それでも、「短歌史の寅さん」に喩えたくなるような個性的な歌を多く詠んでいます。

「いつまでも 転んでいると いつまでも そのまま転んで 暮らしたくなる」
「秋が来て 夕日が 赤い来年も こんな夕日に 会いたいものだ」
「このように なまけていても 人生に 最も近く 詩を書いている」
「こんなにも 湯呑茶碗は あたたかく しどろもどろに 吾はおるなり」

――肩ひじを張らず、言葉をむやみに修飾することもなく、歌を詠んだ方代。没後三十年以上経った今でも多くの人に愛されています。

そんな方代の人生随一の恋を知っている「南天の実」。
古来、「難を転じる」という意味で、新春の縁起物として用いられることも多い植物です。
雪の中でも真紅の美しさを称えた南天の実は、恋も人生も励ましてくれる存在なのかもしれません。
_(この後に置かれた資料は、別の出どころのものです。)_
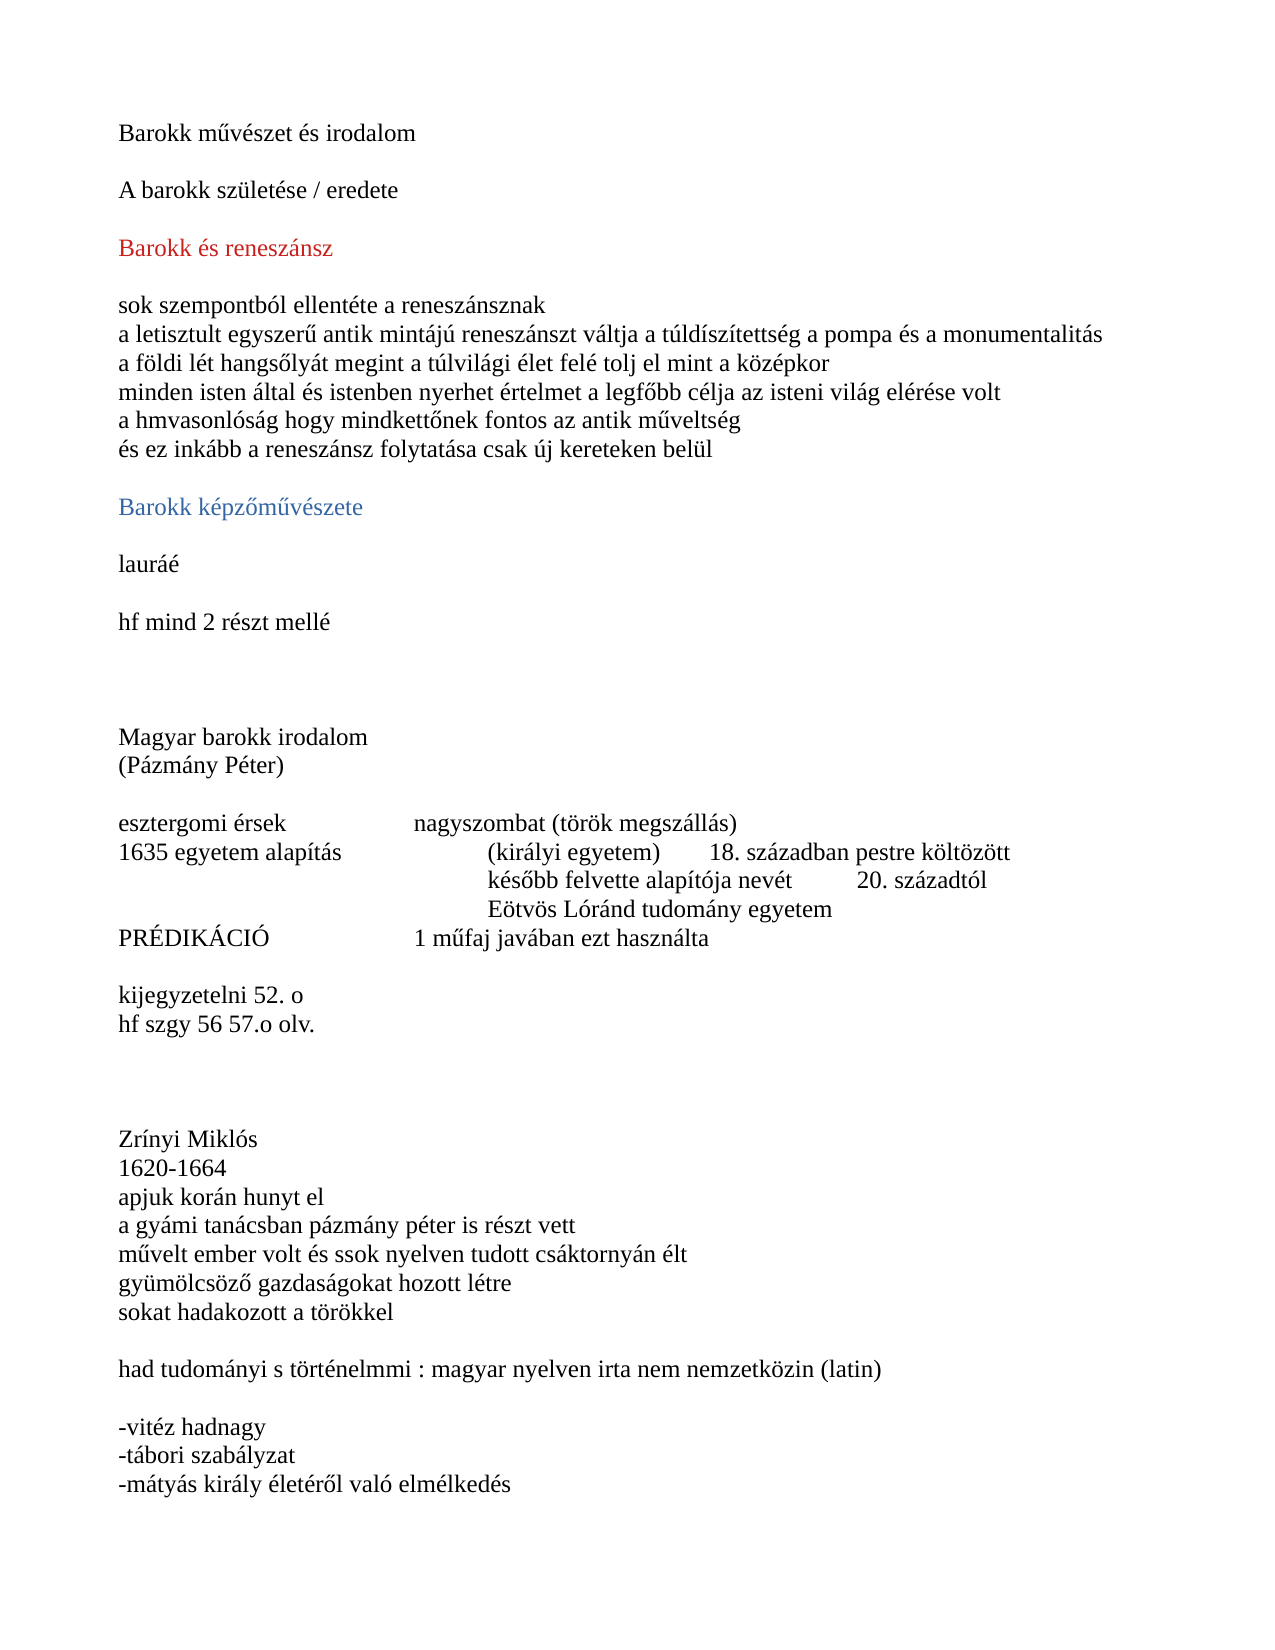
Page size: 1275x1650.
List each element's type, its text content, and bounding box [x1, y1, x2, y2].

text A barokk születése / eredete [118, 176, 1157, 204]
text a hmvasonlóság hogy mindkettőnek fontos az antik műveltség [118, 406, 1157, 434]
text művelt ember volt és ssok nyelven tudott csáktornyán élt [118, 1239, 1157, 1268]
text lauráé [118, 549, 1157, 578]
text minden isten által és istenben nyerhet értelmet a legfőbb célja az isteni világ elérése volt [118, 377, 1157, 406]
text hf mind 2 részt mellé [118, 607, 1157, 636]
text Zrínyi Miklós [118, 1124, 1157, 1153]
text (Pázmány Péter) [118, 751, 1157, 779]
text esztergomi érsek nagyszombat (török megszállás) [118, 808, 1157, 837]
text sok szempontból ellentéte a reneszánsznak [118, 291, 1157, 319]
text PRÉDIKÁCIÓ 1 műfaj javában ezt használta [118, 923, 1157, 952]
text kijegyzetelni 52. o [118, 981, 1157, 1009]
text 1635 egyetem alapítás (királyi egyetem) 18. században pestre költözött [118, 837, 1157, 866]
text később felvette alapítója nevét 20. századtól Eötvös Lóránd tudomány egyetem [118, 866, 1157, 923]
text Barokk képzőművészete [118, 492, 1157, 521]
text Barokk művészet és irodalom [118, 118, 1157, 147]
text a gyámi tanácsban pázmány péter is részt vett [118, 1211, 1157, 1239]
text hf szgy 56 57.o olv. [118, 1009, 1157, 1038]
text a földi lét hangsőlyát megint a túlvilági élet felé tolj el mint a középkor [118, 348, 1157, 377]
text 1620-1664 [118, 1153, 1157, 1182]
text had tudományi s történelmmi : magyar nyelven irta nem nemzetközin (latin) [118, 1354, 1157, 1383]
text Barokk és reneszánsz [118, 233, 1157, 262]
text apjuk korán hunyt el [118, 1182, 1157, 1211]
text a letisztult egyszerű antik mintájú reneszánszt váltja a túldíszítettség a pompa és a monumentalitás [118, 319, 1157, 348]
text -vitéz hadnagy [118, 1412, 1157, 1441]
text Magyar barokk irodalom [118, 722, 1157, 751]
text -mátyás király életéről való elmélkedés [118, 1469, 1157, 1498]
text gyümölcsöző gazdaságokat hozott létre [118, 1268, 1157, 1297]
text sokat hadakozott a törökkel [118, 1297, 1157, 1326]
text és ez inkább a reneszánsz folytatása csak új kereteken belül [118, 434, 1157, 463]
text -tábori szabályzat [118, 1441, 1157, 1469]
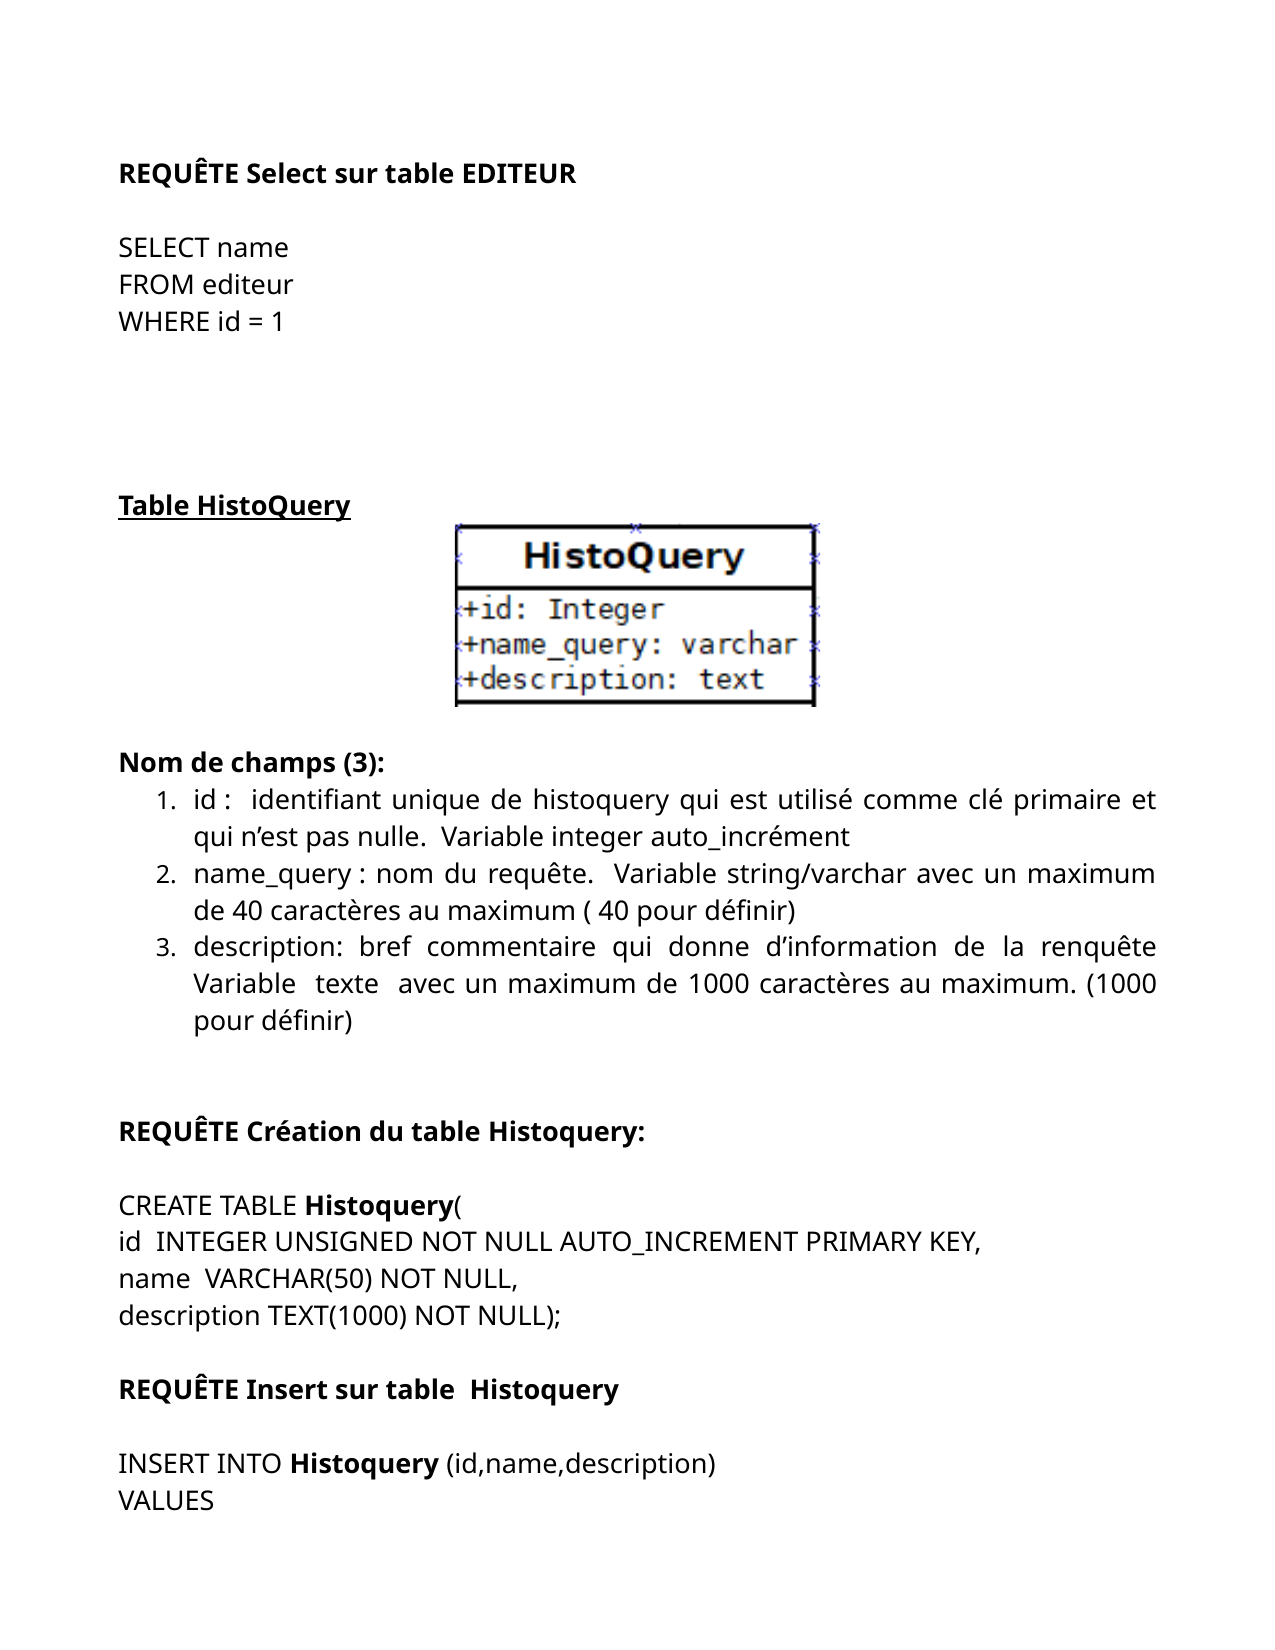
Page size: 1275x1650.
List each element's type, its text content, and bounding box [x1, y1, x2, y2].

text REQUÊTE Select sur table EDITEUR [118, 155, 1157, 192]
list id : identifiant unique de histoquery qui est utilisé comme clé primaire et qui n’est pas nulle. Variable integer auto_incrément [156, 780, 1157, 854]
text SELECT name [118, 229, 1157, 266]
text name VARCHAR(50) NOT NULL, [118, 1260, 1157, 1297]
text REQUÊTE Insert sur table Histoquery [118, 1370, 1157, 1407]
text INSERT INTO Histoquery (id,name,description) [118, 1444, 1157, 1481]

見た目のあざやかさだけでなく、南天には葉にも実にも生薬としての効能があります。
殺菌効果もあり、お腹をくだした時や解熱作用でも重用されてきた葉。
一方、実も漢方では咳を鎮める薬として知られています。

先日、父が食あたりになった際、薬剤師の叔母が南天の葉を刻んで濾(こ)した汁を飲ませてくれたら、すっかり良くなって家族で驚いたことがありました。
父の持病も把握している叔母のアドバイスだったから安心でしたが、以来、南天の鉢を我家でも購入し、庭で育てています。

見る人を楽しませる紅果はもちろん、葉も人生の常備薬になる至福。南天の実は方代の恋をどんなふうに見守ってくれたのでしょう。
時に励まし、時に心も彩る明るい南天の実。
今日もどこかで、人生や恋に迷う誰かにそっとエールを送ってくれているのかもしれません。


田中章義(たなか あきよし)さん

歌人・作家。静岡市生まれ。大学在学中に「キャラメル」で第36回角川短歌賞を受賞。2001年、国連WAFUNIF親善大使に就任。國學院大學「和歌講座」講師、ふじのくに地球環境史ミュージアム客員教授も務める。『世界で1000年生きている言葉』(PHP文庫)の他、歌集『天地(あめつち)のたから』(角川学芸出版)、『野口英世の母シカ』(白水社)など著書多数。